[Items from a data source]
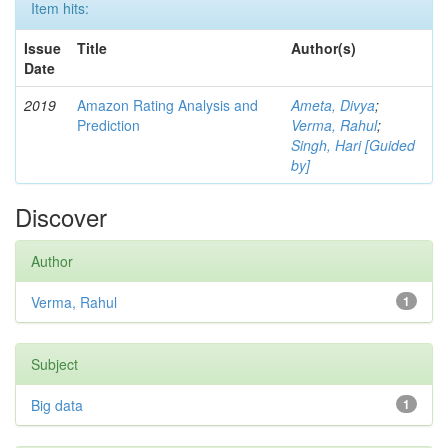
Item hits:
Issue
Title
Author(s)
Date
2019
Amazon Rating Analysis and
Ameta, Divya
;
Prediction
Verma, Rahul
;
Singh, Hari [Guided
by]
Discover
Author
Verma, Rahul
1
Subject
Big data
1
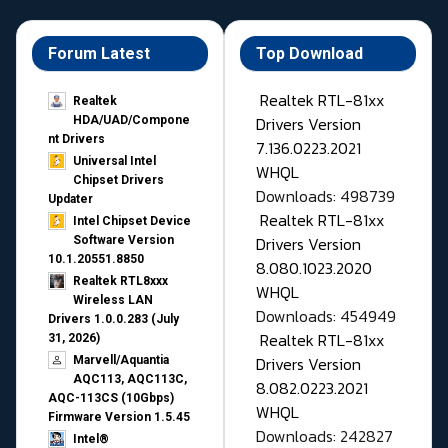
Forum Latest
Top Download
Realtek RTL-81xx
Realtek
Drivers Version
HDA/UAD/Compone
nt Drivers
7.136.0223.2021
Universal Intel
WHQL
Chipset Drivers
Downloads: 498739
Updater​
Realtek RTL-81xx
Intel Chipset Device
Drivers Version
Software Version
10.1.20551.8850
8.080.1023.2020
Realtek RTL8xxx
WHQL
Wireless LAN
Downloads: 454949
Drivers 1.0.0.283 (July
Realtek RTL-81xx
31, 2026)
Drivers Version
Marvell/Aquantia
AQC113, AQC113C,
8.082.0223.2021
AQC-113CS (10Gbps)
WHQL
Firmware Version 1.5.45
Downloads: 242827
Intel®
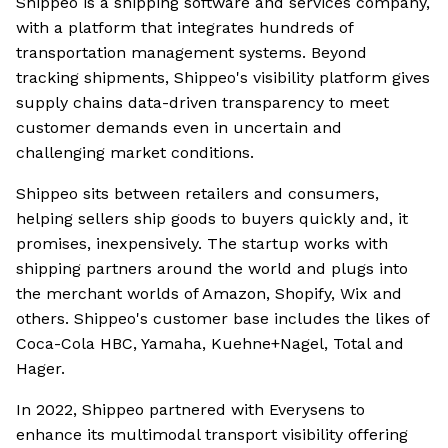
Shippeo is a shipping software and services company,
with a platform that integrates hundreds of
transportation management systems. Beyond
tracking shipments, Shippeo's visibility platform gives
supply chains data-driven transparency to meet
customer demands even in uncertain and
challenging market conditions.
Shippeo sits between retailers and consumers,
helping sellers ship goods to buyers quickly and, it
promises, inexpensively. The startup works with
shipping partners around the world and plugs into
the merchant worlds of Amazon, Shopify, Wix and
others. Shippeo's customer base includes the likes of
Coca-Cola HBC, Yamaha, Kuehne+Nagel, Total and
Hager.
In 2022, Shippeo partnered with Everysens to
enhance its multimodal transport visibility offering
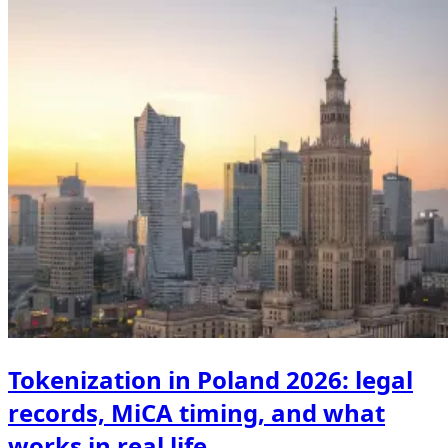
Tokenization in Poland 2026: legal
records, MiCA timing, and what
works in real life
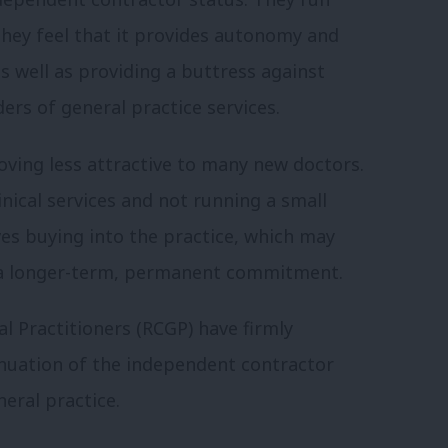
 they feel that it provides autonomy and
s well as providing a buttress against
ers of general practice services.
ving less attractive to many new doctors.
inical services and not running a small
ves buying into the practice, which may
s a longer-term, permanent commitment.
l Practitioners (RCGP) have firmly
inuation of the independent contractor
eral practice.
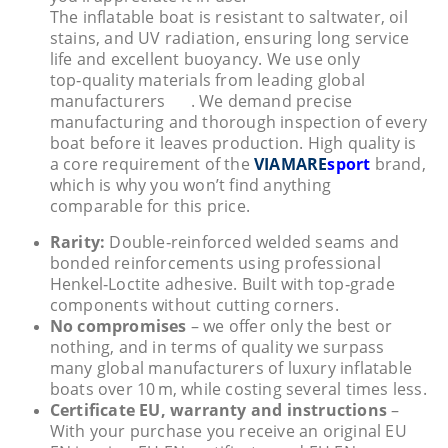
The inflatable boat is resistant to saltwater, oil
stains, and UV radiation, ensuring long service
life and excellent buoyancy. We use only
top‑quality materials from leading global
manufacturers
. We demand precise
manufacturing and thorough inspection of every
boat before it leaves production. High quality is
a core requirement of the
VIAMARE
sport
brand,
which is why you won’t find anything
comparable for this price.
Rarity:
Double‑reinforced welded seams and
bonded reinforcements using professional
Henkel‑Loctite adhesive. Built with top‑grade
components without cutting corners.
No compromises
– we offer only the best or
nothing, and in terms of quality we surpass
many global manufacturers of luxury inflatable
boats over 10 m, while costing several times less.
Certificate EU, warranty and instructions
–
With your purchase you receive an original EU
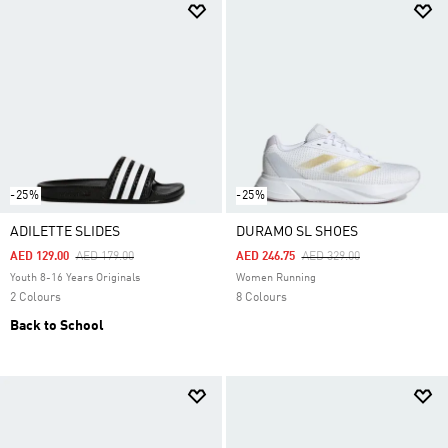
-25%
-25%
ADILETTE SLIDES
DURAMO SL SHOES
Price Reduced From
To
Price Reduced From
To
AED 129.00
AED 179.00
AED 246.75
AED 329.00
Youth 8-16 Years Originals
Women Running
2 Colours
8 Colours
Back to School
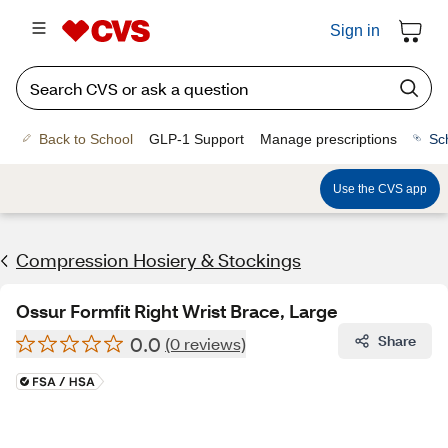
Sign in
Back to School
GLP-1 Support
Manage prescriptions
Sc
Use the CVS app
Compression Hosiery & Stockings
Ossur Formfit Right Wrist Brace, Large
0.0
Share
(0 reviews)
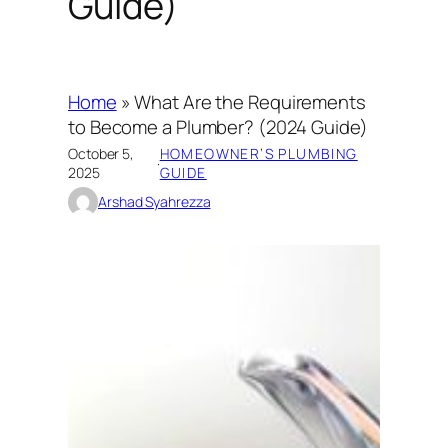
Guide)
Home
»
What Are the Requirements
to Become a Plumber? (2024 Guide)
October 5,
HOMEOWNER’S PLUMBING
·
2025
GUIDE
Arshad Syahrezza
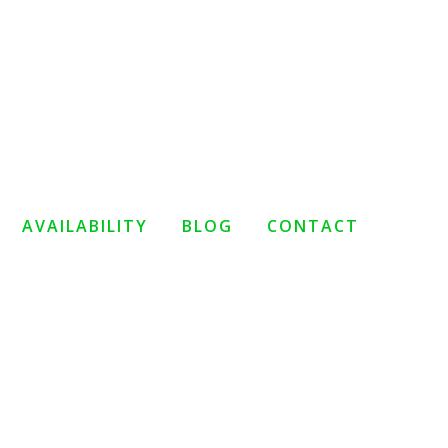
AVAILABILITY
BLOG
CONTACT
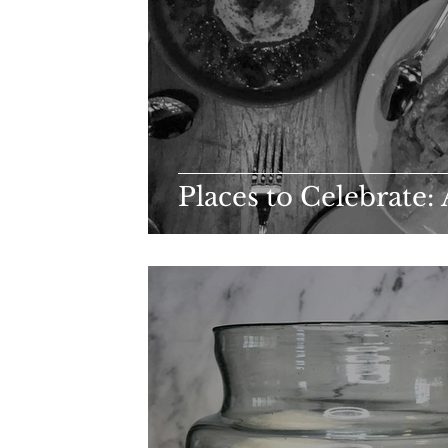
Places to Celebrate: 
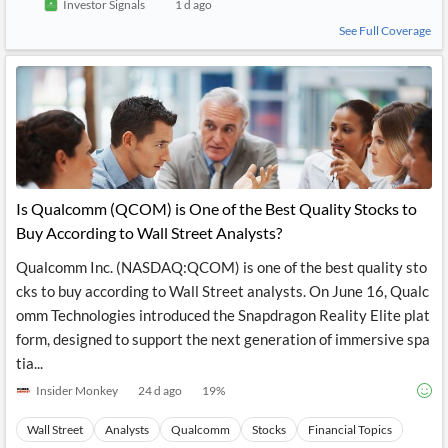
Investor Signals
1 d ago
See Full Coverage
Is Qualcomm (QCOM) is One of the Best Quality Stocks to
Buy According to Wall Street Analysts?
Qualcomm Inc. (NASDAQ:QCOM) is one of the best quality sto
cks to buy according to Wall Street analysts. On June 16, Qualc
omm Technologies introduced the Snapdragon Reality Elite plat
form, designed to support the next generation of immersive spa
tia...
Insider Monkey
24 d ago
19
%
Wall Street
Analysts
Qualcomm
Stocks
Financial Topics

**Problem description**: What's needed is an exact copy of the records above from the line containing "Shippeo is a" down to the line containing "comparable for this price.", both included, without any pictures.

**Answer box**:
Shippeo is a shipping software and services company,
with a platform that integrates hundreds of
transportation management systems. Beyond
tracking shipments, Shippeo's visibility platform gives
supply chains data-driven transparency to meet
customer demands even in uncertain and
challenging market conditions.
Shippeo sits between retailers and consumers,
helping sellers ship goods to buyers quickly and, it
promises, inexpensively. The startup works with
shipping partners around the world and plugs into
the merchant worlds of Amazon, Shopify, Wix and
others. Shippeo's customer base includes the likes of
Coca-Cola HBC, Yamaha, Kuehne+Nagel, Total and
Hager.
In 2022, Shippeo partnered with Everysens to
enhance its multimodal transport visibility offering
Tokenization in Poland 2026: legal
records, MiCA timing, and what
works in real life
 they feel that it provides autonomy and
s well as providing a buttress against
ers of general practice services.
ving less attractive to many new doctors.
inical services and not running a small
ves buying into the practice, which may
s a longer-term, permanent commitment.
l Practitioners (RCGP) have firmly
inuation of the independent contractor
eral practice.
The inflatable boat is resistant to saltwater, oil
stains, and UV radiation, ensuring long service
life and excellent buoyancy. We use only
top‑quality materials from leading global
manufacturers
. We demand precise
manufacturing and thorough inspection of every
boat before it leaves production. High quality is
a core requirement of the
VIAMARE
sport
brand,
which is why you won’t find anything
comparable for this price.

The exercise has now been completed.